Data excerpts ▸
□ □ □ □

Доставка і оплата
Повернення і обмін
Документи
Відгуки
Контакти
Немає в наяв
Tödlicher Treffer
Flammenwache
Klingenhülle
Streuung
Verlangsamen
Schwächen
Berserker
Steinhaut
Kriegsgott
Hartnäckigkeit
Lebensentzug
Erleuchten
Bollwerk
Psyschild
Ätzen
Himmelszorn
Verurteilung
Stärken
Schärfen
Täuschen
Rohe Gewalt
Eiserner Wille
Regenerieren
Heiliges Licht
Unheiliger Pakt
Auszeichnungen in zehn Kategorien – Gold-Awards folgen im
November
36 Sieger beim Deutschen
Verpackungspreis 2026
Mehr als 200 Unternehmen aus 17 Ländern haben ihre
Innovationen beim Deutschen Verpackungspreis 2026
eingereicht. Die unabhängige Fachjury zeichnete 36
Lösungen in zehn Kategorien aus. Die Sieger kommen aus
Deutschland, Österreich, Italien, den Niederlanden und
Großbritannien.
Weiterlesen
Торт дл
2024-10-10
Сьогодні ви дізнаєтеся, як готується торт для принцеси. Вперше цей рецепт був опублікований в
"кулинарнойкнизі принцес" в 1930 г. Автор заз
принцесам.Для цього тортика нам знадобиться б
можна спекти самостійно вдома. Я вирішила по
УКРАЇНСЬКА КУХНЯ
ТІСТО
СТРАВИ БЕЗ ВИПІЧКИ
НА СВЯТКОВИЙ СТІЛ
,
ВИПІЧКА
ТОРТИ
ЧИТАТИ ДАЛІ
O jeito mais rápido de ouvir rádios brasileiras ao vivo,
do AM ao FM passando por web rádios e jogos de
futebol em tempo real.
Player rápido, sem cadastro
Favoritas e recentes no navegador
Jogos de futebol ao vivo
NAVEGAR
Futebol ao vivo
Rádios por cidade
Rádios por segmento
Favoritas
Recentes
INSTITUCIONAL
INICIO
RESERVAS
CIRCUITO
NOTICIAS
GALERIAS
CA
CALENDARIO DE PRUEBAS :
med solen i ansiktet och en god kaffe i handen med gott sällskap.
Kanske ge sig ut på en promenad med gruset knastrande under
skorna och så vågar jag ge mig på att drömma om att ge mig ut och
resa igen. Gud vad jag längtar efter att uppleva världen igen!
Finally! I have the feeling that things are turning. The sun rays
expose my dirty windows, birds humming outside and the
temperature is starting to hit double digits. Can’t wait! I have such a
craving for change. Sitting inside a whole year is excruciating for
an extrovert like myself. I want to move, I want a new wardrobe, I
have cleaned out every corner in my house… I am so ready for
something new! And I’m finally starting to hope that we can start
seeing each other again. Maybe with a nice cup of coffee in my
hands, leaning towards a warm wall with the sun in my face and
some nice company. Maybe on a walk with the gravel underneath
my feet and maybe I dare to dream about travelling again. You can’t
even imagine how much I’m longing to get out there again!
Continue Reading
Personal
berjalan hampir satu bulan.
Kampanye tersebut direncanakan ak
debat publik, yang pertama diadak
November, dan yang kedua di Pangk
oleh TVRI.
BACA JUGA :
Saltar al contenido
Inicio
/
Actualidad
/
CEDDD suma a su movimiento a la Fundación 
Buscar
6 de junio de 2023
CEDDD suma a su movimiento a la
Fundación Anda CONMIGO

□ □ □ □

Some of the data mentions "yang". Copy every line where it does.

debat publik, yang pertama diadak
November, dan yang kedua di Pangk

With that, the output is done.